How To Secure A Database
Databases contain organizations’ most critical assets. Whether personal identifiable information (PII) on employees, intellectual property on the business, financial information, competitive strategy, or private customer details, protecting these assets is vital to ensure compliance with growing government and industry data protection and security regulations, and for the well-being of the company’s reputation. Compromised databases and data breaches are often associated with heavy fines, not to mention remediation costs and lost consumer confidence.
What are the main challenges?
As organizations use more information to run their businesses, the volume of data and the number of databases continues to grow. Ensuring that diverse databases are protected in a consistent manner, no matter where they are hosted (on-premises, in the cloud, in multiple clouds, or in hybrid environments), becomes increasingly challenging. Securing the cryptographic keys that are used to encrypt and protect the confidentiality of data is critically important. This presents a key management challenge that is fundamental to ensure a sound database security strategy. Scalable key management enables organizations to control encryption keys across databases, protecting the organization’s most sensitive assets and facilitating regulatory compliance.
How to secure a database
To effectively secure databases, organizations need to apply various tools and technologies. The objective is to protect the confidentiality and integrity of the data, ensure it is only available to those users and applications that are authorized to have access, and keep everyone/everything else from accessing the data even if perimeter defenses fail. Therefore, organizations should view database security as building blocks necessary to help them control user access and protect critical data at rest, in transit, and in use while facilitating regulatory compliance.
There are six different security options when protecting data that resides within a database. Data can be protected at the storage level, the file system, the actual database schema, the application level, the proxy, or at an end-user application.
Storage-level encryption
Storage-level encryption includes self-encrypting drives (SEDs) that provide a mechanism to protect the confidentiality of the data. Commercial SEDs are generally built to standards like the Key Management Interoperability Protocol (KMIP), so cryptographic keys can be managed externally in a consistent manner. Storage-level solutions are typically low-cost and easy to implement and maintain.

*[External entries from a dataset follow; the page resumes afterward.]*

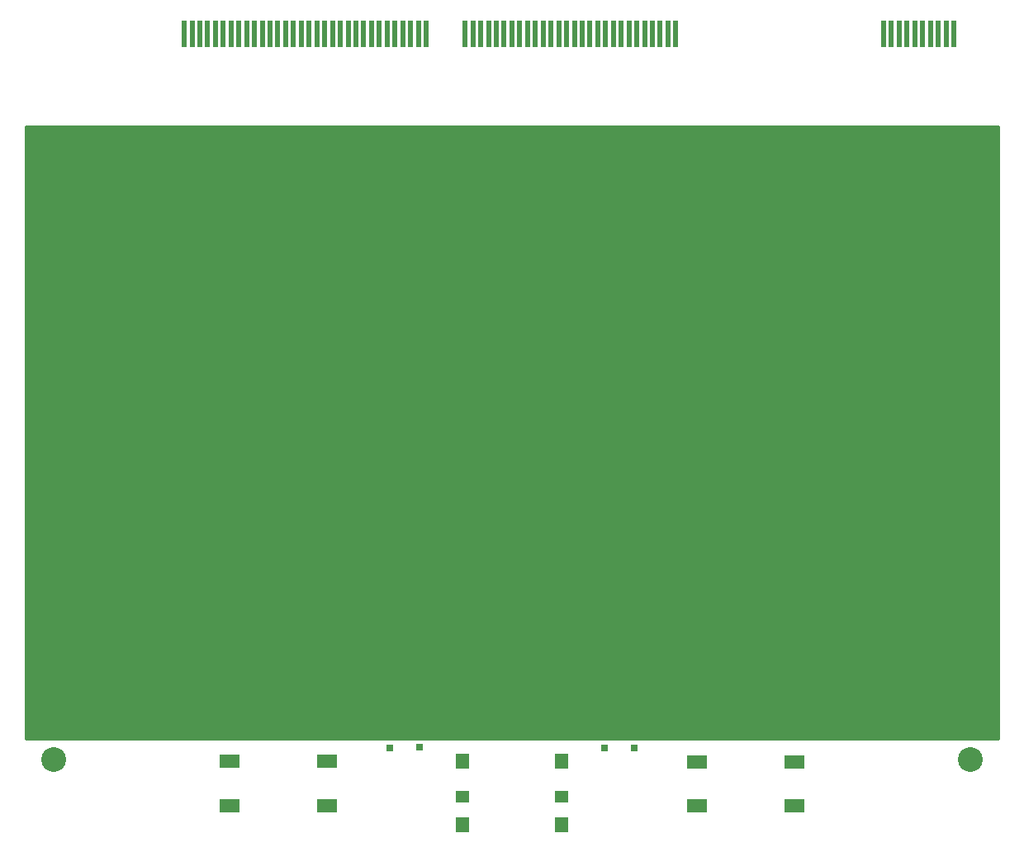
<source format=gbr>
G04 #@! TF.FileFunction,Soldermask,Top*
%FSLAX46Y46*%
G04 Gerber Fmt 4.6, Leading zero omitted, Abs format (unit mm)*
G04 Created by KiCad (PCBNEW 4.0.1-stable) date 11/11/2016 12:06:41 PM*
%MOMM*%
G01*
G04 APERTURE LIST*
%ADD10C,0.100000*%
%ADD11R,0.500000X2.800000*%
%ADD12R,1.400000X1.500000*%
%ADD13R,1.400000X1.300000*%
%ADD14R,0.700000X0.800000*%
%ADD15C,2.540000*%
%ADD16R,2.100000X1.400000*%
%ADD17C,3.200000*%
%ADD18C,0.604800*%
%ADD19C,0.254000*%
G04 APERTURE END LIST*
D10*
D11*
X114400000Y-58625000D03*
X115200000Y-58625000D03*
X116000000Y-58625000D03*
X116800000Y-58625000D03*
X100800000Y-58625000D03*
X101600000Y-58625000D03*
X100000000Y-58625000D03*
X99200000Y-58625000D03*
X91200000Y-58625000D03*
X95200000Y-58625000D03*
X97600000Y-58625000D03*
X98400000Y-58625000D03*
X96800000Y-58625000D03*
X96000000Y-58625000D03*
X113600000Y-58625000D03*
X112800000Y-58625000D03*
X112000000Y-58625000D03*
X108800000Y-58625000D03*
X109600000Y-58625000D03*
X111200000Y-58625000D03*
X110400000Y-58625000D03*
X104000000Y-58625000D03*
X104800000Y-58625000D03*
X103200000Y-58625000D03*
X102400000Y-58625000D03*
X105600000Y-58625000D03*
X106400000Y-58625000D03*
X108000000Y-58625000D03*
X107200000Y-58625000D03*
X84000000Y-58625000D03*
X84800000Y-58625000D03*
X83200000Y-58625000D03*
X82400000Y-58625000D03*
X79200000Y-58625000D03*
X80000000Y-58625000D03*
X81600000Y-58625000D03*
X80800000Y-58625000D03*
X87200000Y-58625000D03*
X88000000Y-58625000D03*
X86400000Y-58625000D03*
X85600000Y-58625000D03*
X88800000Y-58625000D03*
X89600000Y-58625000D03*
X90400000Y-58625000D03*
X72800000Y-58625000D03*
X73600000Y-58625000D03*
X75200000Y-58625000D03*
X74400000Y-58625000D03*
X68000000Y-58625000D03*
X68800000Y-58625000D03*
X67200000Y-58625000D03*
X66400000Y-58625000D03*
X69600000Y-58625000D03*
X70400000Y-58625000D03*
X72000000Y-58625000D03*
X71200000Y-58625000D03*
X76000000Y-58625000D03*
X76800000Y-58625000D03*
X78400000Y-58625000D03*
X77600000Y-58625000D03*
D12*
X94900000Y-133175000D03*
X105100000Y-133175000D03*
X94900000Y-139675000D03*
X105100000Y-139675000D03*
D13*
X94900000Y-136875000D03*
X105100000Y-136875000D03*
D14*
X109500000Y-131800000D03*
X112500000Y-131800000D03*
X87500000Y-131800000D03*
X90500000Y-131747000D03*
D15*
X147000000Y-133000000D03*
X53000000Y-133000000D03*
D16*
X119000000Y-137750000D03*
X119000000Y-133250000D03*
X129000000Y-137750000D03*
X129000000Y-133250000D03*
D17*
X144000000Y-74000000D03*
X144000000Y-125000000D03*
X56000000Y-125000000D03*
X56000000Y-74000000D03*
D16*
X81025000Y-133225000D03*
X81025000Y-137725000D03*
X71025000Y-133225000D03*
X71025000Y-137725000D03*
D18*
X79300000Y-109025000D03*
X79300000Y-106275000D03*
X79300000Y-103525000D03*
X79300000Y-100775000D03*
X79300000Y-98025000D03*
X79300000Y-95275000D03*
X79300000Y-92525000D03*
X79300000Y-89775000D03*
X82050000Y-109025000D03*
X82050000Y-106275000D03*
X82050000Y-103525000D03*
X82050000Y-100775000D03*
X82050000Y-98025000D03*
X82050000Y-95275000D03*
X82050000Y-92525000D03*
X82050000Y-89775000D03*
X84800000Y-109025000D03*
X84800000Y-106275000D03*
X84800000Y-103525000D03*
X84800000Y-100775000D03*
X84800000Y-98025000D03*
X84800000Y-95275000D03*
X84800000Y-92525000D03*
X84800000Y-89775000D03*
X87550000Y-109025000D03*
X87550000Y-106275000D03*
X87550000Y-103525000D03*
X87550000Y-100775000D03*
X87550000Y-98025000D03*
X87550000Y-95275000D03*
X87550000Y-92525000D03*
X87550000Y-89775000D03*
X90300000Y-109025000D03*
X90300000Y-106275000D03*
X90300000Y-103525000D03*
X90300000Y-100775000D03*
X90300000Y-98025000D03*
X90300000Y-95275000D03*
X90300000Y-92525000D03*
X90300000Y-89775000D03*
X93050000Y-109025000D03*
X93050000Y-106275000D03*
X93050000Y-103525000D03*
X93050000Y-100775000D03*
X93050000Y-98025000D03*
X93050000Y-95275000D03*
X93050000Y-92525000D03*
X93050000Y-89775000D03*
X95800000Y-109025000D03*
X95800000Y-106275000D03*
X95800000Y-103525000D03*
X95800000Y-100775000D03*
X95800000Y-98025000D03*
X95800000Y-95275000D03*
X95800000Y-92525000D03*
X95800000Y-89775000D03*
X98550000Y-109025000D03*
X98550000Y-106275000D03*
X98550000Y-103525000D03*
X98550000Y-100775000D03*
X98550000Y-98025000D03*
X98550000Y-95275000D03*
X98550000Y-92525000D03*
X98550000Y-89775000D03*
X101300000Y-109025000D03*
X101300000Y-106275000D03*
X101300000Y-103525000D03*
X101300000Y-100775000D03*
X101300000Y-98025000D03*
X101300000Y-95275000D03*
X101300000Y-92525000D03*
X101300000Y-89775000D03*
X104050000Y-109025000D03*
X104050000Y-106275000D03*
X104050000Y-103525000D03*
X104050000Y-100775000D03*
X104050000Y-98025000D03*
X104050000Y-95275000D03*
X104050000Y-92525000D03*
X104050000Y-89775000D03*
X106800000Y-109025000D03*
X106800000Y-106275000D03*
X106800000Y-103525000D03*
X106800000Y-100775000D03*
X106800000Y-98025000D03*
X106800000Y-95275000D03*
X106800000Y-92525000D03*
X106800000Y-89775000D03*
X109550000Y-109025000D03*
X109550000Y-106275000D03*
X109550000Y-103525000D03*
X109550000Y-100775000D03*
X109550000Y-98025000D03*
X109550000Y-95275000D03*
X109550000Y-92525000D03*
X109550000Y-89775000D03*
X112300000Y-109025000D03*
X112300000Y-106275000D03*
X112300000Y-103525000D03*
X112300000Y-100775000D03*
X112300000Y-98025000D03*
X112300000Y-95275000D03*
X112300000Y-92525000D03*
X112300000Y-89775000D03*
X115050000Y-109025000D03*
X115050000Y-106275000D03*
X115050000Y-103525000D03*
X115050000Y-100775000D03*
X115050000Y-98025000D03*
X115050000Y-95275000D03*
X115050000Y-92525000D03*
X115050000Y-89775000D03*
X117800000Y-109025000D03*
X117800000Y-106275000D03*
X117800000Y-103525000D03*
X117800000Y-100775000D03*
X117800000Y-98025000D03*
X117800000Y-95275000D03*
X117800000Y-92525000D03*
X117800000Y-89775000D03*
D11*
X144500000Y-58625000D03*
X145300000Y-58625000D03*
X139700000Y-58625000D03*
X140500000Y-58625000D03*
X138900000Y-58625000D03*
X138100000Y-58625000D03*
X141300000Y-58625000D03*
X142100000Y-58625000D03*
X143700000Y-58625000D03*
X142900000Y-58625000D03*
D19*
G36*
X149885000Y-130869000D02*
X50139000Y-130869000D01*
X50139000Y-68123000D01*
X149885000Y-68123000D01*
X149885000Y-130869000D01*
X149885000Y-130869000D01*
G37*
X149885000Y-130869000D02*
X50139000Y-130869000D01*
X50139000Y-68123000D01*
X149885000Y-68123000D01*
X149885000Y-130869000D01*
M02*

</source>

However, they only protect against loss of physical data storage.
File-level encryption
File-level encryption includes native operating system solutions like Microsoft BitLocker or Linux LUKS, which can also be augmented with external encryption capabilities. Depending on the solution, they can also protect against privileged users. External solutions are operating system-dependent and can be more difficult to use.
Database-level encryption
Database-level encryption is where established vendors like Microsoft SQL, Oracle MySQL, and others provide transparent database encryption (TDE) on premises, and in the cloud with AWS, GCP, Microsoft Azure, and Oracle Cloud, among others. This level provides good protection against data loss, but typically has weak key management. Third-party key managers can be used to enhance this capability.
Application-level encryption
Application-level encryption can be enabled using technologies such as tokenization and format-preserving encryption to protect data without changing structure. These mechanisms provide high security and do not require changes to be made to applications but are typically customized by nature and more difficult to implement.
Proxy-layer encryption
Proxy-layer encryption provides a transparent interface between the user and the web application handling the data. It typically provides robust security without the need for a change in application. However, it is a single point of failure, and performance and scalability can be complex.
End user applications encryption
End user applications encryption offers the highest level of protection with end-to-end security, but needs dedicated interfaces, making it harder to implement.
Best practices
It is important to have the ability to address database security on multiple fronts. Consolidating diverse databases' and data stores’ key management capabilities protects data from exposure and protects the organization from liabilities. To manage, rotate, and share encryption keys securely centralized key management should be compliant with KMIP for easy deployment. For databases running in the cloud, greater control over the keys and the data can be achieved with a bring your own key (BYOK) approach that allows the organization to generate, manage, and use its own encryption keys across cloud service providers. Key management solutions should always isolate keys from the encrypted data to reduce risk and ensure compliance. Hardware security modules (HSMs) provide a root of trust for the generation, protection, and lifecycle management of database encryption keys. Applying consistent security policies across all databases helps mitigate error-prone manual practices. Managing user and application access ensures data is only available to authorized entities. And establishing consistent security policies facilitates auditing and compliance with data protection regulations and industry mandates.
Data protection legislation such as the General Data Protection Regulation (GDPR) and the California Consumer Privacy Act (CCPA), as well as industry standards such as the Payment Card Industry Data Security Standard (PCI DSS) specifically require encryption as a mechanism to protect sensitive data.